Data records
————————

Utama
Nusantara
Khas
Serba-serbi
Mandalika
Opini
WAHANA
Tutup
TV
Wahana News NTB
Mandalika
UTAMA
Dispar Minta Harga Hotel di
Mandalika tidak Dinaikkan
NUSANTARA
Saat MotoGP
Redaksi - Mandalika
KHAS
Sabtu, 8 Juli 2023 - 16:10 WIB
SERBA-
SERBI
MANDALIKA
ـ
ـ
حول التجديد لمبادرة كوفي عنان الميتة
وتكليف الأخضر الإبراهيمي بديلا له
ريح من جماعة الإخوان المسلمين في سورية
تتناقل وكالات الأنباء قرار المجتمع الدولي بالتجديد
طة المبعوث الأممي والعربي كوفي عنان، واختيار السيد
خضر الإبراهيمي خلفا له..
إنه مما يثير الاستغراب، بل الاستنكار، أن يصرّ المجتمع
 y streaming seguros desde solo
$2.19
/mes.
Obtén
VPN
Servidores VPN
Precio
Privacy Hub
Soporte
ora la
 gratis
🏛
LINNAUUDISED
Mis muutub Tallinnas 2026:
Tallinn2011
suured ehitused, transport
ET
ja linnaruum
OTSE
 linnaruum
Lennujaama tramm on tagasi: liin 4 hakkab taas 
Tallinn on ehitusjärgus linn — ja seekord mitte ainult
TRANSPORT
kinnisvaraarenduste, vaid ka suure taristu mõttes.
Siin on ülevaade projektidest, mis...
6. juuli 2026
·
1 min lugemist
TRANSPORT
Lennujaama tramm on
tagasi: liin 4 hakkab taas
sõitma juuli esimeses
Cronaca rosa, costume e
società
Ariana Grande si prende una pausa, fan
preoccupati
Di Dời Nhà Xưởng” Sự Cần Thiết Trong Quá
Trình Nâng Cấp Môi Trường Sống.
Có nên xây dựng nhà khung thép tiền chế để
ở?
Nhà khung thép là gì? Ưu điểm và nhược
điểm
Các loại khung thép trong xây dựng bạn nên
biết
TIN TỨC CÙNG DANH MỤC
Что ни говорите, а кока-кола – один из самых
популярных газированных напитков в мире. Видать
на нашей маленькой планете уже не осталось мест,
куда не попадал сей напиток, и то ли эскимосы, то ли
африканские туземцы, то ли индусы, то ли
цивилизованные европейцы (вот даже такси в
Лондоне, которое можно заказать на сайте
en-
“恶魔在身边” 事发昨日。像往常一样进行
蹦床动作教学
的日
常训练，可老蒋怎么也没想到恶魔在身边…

————————

REQUIREMENT
Select each line of the data above that contains the string "عنان" and copy those lines out. Case counts when matching.

RESPONSE AREA
حول التجديد لمبادرة كوفي عنان الميتة
طة المبعوث الأممي والعربي كوفي عنان، واختيار السيد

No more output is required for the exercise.